Exercise aim: Return verbatim the lines of the material that start at the line containing "##  1. Ontological" and stop after the line containing "Backed by a".

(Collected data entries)
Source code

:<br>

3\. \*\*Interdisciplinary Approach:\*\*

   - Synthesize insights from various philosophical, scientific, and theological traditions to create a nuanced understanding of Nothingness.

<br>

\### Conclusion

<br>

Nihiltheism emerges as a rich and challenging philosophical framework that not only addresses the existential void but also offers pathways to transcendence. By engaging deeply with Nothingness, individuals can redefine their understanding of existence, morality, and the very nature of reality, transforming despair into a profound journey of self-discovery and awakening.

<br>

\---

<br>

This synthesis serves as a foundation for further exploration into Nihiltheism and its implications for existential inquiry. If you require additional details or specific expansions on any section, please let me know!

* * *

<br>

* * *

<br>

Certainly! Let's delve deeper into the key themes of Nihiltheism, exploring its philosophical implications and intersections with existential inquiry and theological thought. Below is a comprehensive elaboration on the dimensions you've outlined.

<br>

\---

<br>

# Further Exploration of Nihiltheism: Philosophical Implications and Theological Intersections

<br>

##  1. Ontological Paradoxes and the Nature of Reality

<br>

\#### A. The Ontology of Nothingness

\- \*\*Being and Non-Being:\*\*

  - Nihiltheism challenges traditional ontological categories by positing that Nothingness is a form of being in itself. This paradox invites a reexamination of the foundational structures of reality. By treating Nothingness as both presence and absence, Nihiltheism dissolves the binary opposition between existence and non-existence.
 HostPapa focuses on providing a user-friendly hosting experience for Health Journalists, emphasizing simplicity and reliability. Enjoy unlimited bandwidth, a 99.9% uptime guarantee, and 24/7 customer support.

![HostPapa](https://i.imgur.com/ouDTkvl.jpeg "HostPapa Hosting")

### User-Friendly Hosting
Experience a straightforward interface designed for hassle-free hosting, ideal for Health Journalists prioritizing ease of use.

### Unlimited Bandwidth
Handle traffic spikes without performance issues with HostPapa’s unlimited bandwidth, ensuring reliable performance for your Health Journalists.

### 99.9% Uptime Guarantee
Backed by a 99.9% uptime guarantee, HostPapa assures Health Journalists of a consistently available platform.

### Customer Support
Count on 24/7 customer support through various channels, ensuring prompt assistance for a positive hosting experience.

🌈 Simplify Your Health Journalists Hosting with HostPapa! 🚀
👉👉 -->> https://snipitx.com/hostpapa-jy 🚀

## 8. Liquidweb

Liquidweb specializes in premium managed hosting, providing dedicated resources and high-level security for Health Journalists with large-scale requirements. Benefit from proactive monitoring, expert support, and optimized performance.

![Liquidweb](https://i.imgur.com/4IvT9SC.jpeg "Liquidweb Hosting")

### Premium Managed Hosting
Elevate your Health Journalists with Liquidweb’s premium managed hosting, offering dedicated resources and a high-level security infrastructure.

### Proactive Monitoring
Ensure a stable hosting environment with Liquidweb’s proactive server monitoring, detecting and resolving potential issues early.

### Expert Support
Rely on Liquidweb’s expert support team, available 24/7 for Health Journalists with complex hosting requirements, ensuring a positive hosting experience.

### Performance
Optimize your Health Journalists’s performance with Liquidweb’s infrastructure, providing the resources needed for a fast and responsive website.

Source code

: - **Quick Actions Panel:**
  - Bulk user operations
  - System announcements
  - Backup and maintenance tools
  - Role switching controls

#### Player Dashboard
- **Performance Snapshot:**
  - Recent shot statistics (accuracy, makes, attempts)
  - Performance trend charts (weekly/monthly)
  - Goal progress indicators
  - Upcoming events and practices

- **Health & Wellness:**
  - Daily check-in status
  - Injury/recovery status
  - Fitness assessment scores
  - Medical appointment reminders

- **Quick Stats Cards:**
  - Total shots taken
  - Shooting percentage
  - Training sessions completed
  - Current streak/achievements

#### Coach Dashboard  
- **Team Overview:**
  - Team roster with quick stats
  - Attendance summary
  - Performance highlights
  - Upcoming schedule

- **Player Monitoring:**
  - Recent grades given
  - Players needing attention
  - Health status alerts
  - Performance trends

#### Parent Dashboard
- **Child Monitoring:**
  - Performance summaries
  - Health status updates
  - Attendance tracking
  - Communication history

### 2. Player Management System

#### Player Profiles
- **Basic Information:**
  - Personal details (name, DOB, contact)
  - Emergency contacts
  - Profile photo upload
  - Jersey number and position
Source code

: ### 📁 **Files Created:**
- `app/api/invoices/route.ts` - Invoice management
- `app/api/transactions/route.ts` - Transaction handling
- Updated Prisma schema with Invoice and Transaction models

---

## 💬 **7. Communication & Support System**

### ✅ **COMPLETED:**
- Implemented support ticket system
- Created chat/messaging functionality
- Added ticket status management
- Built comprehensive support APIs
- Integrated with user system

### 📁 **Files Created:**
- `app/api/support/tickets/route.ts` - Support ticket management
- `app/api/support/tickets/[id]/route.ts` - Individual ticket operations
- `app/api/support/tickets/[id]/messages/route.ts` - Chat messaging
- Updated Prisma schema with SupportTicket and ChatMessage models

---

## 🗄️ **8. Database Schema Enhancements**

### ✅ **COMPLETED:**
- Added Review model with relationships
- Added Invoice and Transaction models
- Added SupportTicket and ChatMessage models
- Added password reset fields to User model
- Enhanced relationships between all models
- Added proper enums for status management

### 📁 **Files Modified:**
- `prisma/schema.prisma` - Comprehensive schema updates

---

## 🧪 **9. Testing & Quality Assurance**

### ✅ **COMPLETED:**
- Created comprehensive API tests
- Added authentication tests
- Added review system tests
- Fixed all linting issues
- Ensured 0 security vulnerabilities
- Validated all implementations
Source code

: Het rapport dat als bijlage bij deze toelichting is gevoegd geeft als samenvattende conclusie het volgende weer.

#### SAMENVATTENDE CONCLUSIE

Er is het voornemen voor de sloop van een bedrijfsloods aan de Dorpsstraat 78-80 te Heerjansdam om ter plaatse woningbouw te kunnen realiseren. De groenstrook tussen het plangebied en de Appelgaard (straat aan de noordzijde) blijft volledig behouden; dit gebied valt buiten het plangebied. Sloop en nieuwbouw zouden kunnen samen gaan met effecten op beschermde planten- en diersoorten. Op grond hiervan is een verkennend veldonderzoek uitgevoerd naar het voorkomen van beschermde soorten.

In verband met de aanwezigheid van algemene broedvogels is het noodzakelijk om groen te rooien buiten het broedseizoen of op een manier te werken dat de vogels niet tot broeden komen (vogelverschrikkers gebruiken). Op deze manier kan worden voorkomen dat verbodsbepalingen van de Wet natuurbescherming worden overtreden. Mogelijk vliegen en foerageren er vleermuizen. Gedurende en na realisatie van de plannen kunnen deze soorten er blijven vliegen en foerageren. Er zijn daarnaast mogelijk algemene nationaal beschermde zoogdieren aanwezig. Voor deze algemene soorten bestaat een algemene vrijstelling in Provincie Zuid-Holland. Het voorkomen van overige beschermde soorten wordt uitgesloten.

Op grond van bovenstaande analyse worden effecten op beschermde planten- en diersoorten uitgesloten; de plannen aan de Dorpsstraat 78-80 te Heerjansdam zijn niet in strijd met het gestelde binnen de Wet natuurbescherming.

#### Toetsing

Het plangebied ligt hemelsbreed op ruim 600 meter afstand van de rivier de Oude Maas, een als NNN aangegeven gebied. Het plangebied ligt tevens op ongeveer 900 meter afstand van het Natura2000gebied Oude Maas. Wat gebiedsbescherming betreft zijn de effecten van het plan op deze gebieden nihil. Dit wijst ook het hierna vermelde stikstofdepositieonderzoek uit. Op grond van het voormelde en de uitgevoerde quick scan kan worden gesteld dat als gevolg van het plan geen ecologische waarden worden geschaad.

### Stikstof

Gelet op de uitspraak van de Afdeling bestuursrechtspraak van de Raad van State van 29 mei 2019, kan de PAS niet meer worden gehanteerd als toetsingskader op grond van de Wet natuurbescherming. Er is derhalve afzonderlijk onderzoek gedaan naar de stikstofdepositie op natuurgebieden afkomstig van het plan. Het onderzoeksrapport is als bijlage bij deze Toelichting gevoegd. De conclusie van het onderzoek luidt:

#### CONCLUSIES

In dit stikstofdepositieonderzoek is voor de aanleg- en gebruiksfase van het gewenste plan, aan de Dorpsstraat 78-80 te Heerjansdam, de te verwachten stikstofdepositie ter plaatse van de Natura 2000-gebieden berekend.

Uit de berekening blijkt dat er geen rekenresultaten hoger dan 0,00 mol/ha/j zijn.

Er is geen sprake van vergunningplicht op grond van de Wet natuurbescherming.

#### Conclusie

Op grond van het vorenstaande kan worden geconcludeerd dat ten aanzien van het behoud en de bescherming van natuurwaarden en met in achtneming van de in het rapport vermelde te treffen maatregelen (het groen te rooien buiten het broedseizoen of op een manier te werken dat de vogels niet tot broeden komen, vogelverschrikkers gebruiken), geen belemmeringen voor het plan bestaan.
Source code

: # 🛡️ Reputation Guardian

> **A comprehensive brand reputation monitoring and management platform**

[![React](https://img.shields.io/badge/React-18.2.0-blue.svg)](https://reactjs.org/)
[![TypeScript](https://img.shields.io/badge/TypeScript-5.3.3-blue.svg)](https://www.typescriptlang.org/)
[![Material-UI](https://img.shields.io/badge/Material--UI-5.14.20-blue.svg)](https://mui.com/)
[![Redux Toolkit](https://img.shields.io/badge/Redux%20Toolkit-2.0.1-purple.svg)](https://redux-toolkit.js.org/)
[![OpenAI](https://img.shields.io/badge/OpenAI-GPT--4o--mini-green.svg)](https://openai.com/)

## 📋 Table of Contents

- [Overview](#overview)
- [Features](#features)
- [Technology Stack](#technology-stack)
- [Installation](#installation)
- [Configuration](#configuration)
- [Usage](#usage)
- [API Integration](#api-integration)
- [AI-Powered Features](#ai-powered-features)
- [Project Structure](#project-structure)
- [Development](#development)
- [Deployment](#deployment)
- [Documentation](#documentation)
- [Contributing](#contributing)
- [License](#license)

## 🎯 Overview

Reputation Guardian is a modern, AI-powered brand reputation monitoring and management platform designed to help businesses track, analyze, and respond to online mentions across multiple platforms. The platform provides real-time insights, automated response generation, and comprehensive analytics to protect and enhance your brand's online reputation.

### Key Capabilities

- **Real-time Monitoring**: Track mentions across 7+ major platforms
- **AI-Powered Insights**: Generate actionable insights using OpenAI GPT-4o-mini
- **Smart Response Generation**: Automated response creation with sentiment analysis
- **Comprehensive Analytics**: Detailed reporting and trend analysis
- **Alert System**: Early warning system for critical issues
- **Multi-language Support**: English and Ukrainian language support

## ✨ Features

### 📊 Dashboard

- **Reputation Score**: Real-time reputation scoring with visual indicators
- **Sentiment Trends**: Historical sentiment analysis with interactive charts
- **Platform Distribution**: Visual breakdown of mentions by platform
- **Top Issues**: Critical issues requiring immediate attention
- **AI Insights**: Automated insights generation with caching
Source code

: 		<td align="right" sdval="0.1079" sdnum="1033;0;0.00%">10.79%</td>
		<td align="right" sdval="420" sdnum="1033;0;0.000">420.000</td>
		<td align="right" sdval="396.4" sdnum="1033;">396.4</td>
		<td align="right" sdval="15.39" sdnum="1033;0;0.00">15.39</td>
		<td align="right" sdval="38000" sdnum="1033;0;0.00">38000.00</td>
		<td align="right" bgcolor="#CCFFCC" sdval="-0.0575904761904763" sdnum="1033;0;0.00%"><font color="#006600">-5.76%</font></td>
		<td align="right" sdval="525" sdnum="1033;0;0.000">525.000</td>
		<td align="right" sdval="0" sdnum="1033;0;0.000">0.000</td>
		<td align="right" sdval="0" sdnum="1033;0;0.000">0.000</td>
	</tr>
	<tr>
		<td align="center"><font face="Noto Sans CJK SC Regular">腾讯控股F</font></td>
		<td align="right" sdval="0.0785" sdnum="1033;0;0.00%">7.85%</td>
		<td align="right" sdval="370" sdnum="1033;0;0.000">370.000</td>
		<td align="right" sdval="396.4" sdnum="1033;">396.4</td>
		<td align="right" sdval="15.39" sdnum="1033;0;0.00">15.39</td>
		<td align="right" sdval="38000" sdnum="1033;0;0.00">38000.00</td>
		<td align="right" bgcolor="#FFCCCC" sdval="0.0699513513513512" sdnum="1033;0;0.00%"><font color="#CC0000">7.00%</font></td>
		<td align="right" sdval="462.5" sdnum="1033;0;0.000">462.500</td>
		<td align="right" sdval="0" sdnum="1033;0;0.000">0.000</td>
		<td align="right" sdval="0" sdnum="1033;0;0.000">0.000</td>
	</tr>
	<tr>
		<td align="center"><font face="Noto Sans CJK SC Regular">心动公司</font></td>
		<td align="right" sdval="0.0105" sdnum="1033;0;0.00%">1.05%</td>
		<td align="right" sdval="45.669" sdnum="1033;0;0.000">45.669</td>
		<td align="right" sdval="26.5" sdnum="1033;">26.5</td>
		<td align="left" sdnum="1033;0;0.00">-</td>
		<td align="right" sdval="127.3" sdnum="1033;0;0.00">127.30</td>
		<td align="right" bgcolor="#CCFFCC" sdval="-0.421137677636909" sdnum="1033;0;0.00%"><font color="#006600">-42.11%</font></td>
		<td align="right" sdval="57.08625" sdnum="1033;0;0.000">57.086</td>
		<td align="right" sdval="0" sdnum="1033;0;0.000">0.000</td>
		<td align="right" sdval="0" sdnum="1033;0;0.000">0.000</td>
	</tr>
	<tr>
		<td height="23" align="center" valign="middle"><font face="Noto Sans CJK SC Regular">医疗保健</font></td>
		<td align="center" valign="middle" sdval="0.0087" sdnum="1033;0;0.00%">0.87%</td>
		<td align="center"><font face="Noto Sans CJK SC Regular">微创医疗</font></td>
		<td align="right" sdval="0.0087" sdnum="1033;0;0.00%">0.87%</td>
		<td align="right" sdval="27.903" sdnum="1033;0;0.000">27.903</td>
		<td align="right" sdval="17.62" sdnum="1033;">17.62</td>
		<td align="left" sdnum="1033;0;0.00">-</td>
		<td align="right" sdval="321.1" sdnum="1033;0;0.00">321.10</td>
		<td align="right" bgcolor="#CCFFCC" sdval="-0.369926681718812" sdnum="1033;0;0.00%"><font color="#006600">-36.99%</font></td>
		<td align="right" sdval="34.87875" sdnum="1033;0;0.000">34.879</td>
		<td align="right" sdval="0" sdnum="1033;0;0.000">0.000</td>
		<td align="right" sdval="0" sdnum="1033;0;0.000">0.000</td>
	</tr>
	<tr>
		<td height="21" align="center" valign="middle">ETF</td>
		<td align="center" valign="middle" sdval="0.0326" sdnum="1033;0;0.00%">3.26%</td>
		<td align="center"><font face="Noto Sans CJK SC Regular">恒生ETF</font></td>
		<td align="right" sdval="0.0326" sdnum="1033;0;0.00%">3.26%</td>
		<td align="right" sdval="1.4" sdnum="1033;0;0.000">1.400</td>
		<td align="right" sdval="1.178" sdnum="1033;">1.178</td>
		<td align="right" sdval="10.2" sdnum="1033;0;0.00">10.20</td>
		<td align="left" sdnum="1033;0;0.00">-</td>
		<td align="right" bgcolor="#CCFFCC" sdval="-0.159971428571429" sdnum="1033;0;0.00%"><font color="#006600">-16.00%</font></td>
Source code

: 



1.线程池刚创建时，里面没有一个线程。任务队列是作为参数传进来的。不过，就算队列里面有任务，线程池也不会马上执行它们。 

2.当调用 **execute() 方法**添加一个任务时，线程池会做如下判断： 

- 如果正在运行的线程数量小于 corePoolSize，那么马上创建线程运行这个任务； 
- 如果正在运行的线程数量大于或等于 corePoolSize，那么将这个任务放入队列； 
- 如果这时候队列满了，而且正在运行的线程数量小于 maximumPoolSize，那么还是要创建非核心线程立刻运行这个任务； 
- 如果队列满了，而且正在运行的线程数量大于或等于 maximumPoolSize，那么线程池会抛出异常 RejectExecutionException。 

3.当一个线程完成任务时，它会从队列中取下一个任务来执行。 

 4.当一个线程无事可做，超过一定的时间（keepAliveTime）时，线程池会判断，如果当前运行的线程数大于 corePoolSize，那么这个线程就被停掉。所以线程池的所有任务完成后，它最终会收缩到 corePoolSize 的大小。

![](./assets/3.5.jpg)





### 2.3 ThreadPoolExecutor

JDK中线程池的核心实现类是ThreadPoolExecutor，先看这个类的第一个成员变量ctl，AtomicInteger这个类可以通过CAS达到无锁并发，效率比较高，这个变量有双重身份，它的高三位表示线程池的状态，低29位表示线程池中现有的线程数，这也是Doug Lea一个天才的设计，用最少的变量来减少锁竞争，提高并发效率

Answer to this exercise:
##  1. Ontological Paradoxes and the Nature of Reality

<br>

\#### A. The Ontology of Nothingness

\- \*\*Being and Non-Being:\*\*

  - Nihiltheism challenges traditional ontological categories by positing that Nothingness is a form of being in itself. This paradox invites a reexamination of the foundational structures of reality. By treating Nothingness as both presence and absence, Nihiltheism dissolves the binary opposition between existence and non-existence.
 HostPapa focuses on providing a user-friendly hosting experience for Health Journalists, emphasizing simplicity and reliability. Enjoy unlimited bandwidth, a 99.9% uptime guarantee, and 24/7 customer support.

![HostPapa](https://i.imgur.com/ouDTkvl.jpeg "HostPapa Hosting")

### User-Friendly Hosting
Experience a straightforward interface designed for hassle-free hosting, ideal for Health Journalists prioritizing ease of use.

### Unlimited Bandwidth
Handle traffic spikes without performance issues with HostPapa’s unlimited bandwidth, ensuring reliable performance for your Health Journalists.

### 99.9% Uptime Guarantee
Backed by a 99.9% uptime guarantee, HostPapa assures Health Journalists of a consistently available platform.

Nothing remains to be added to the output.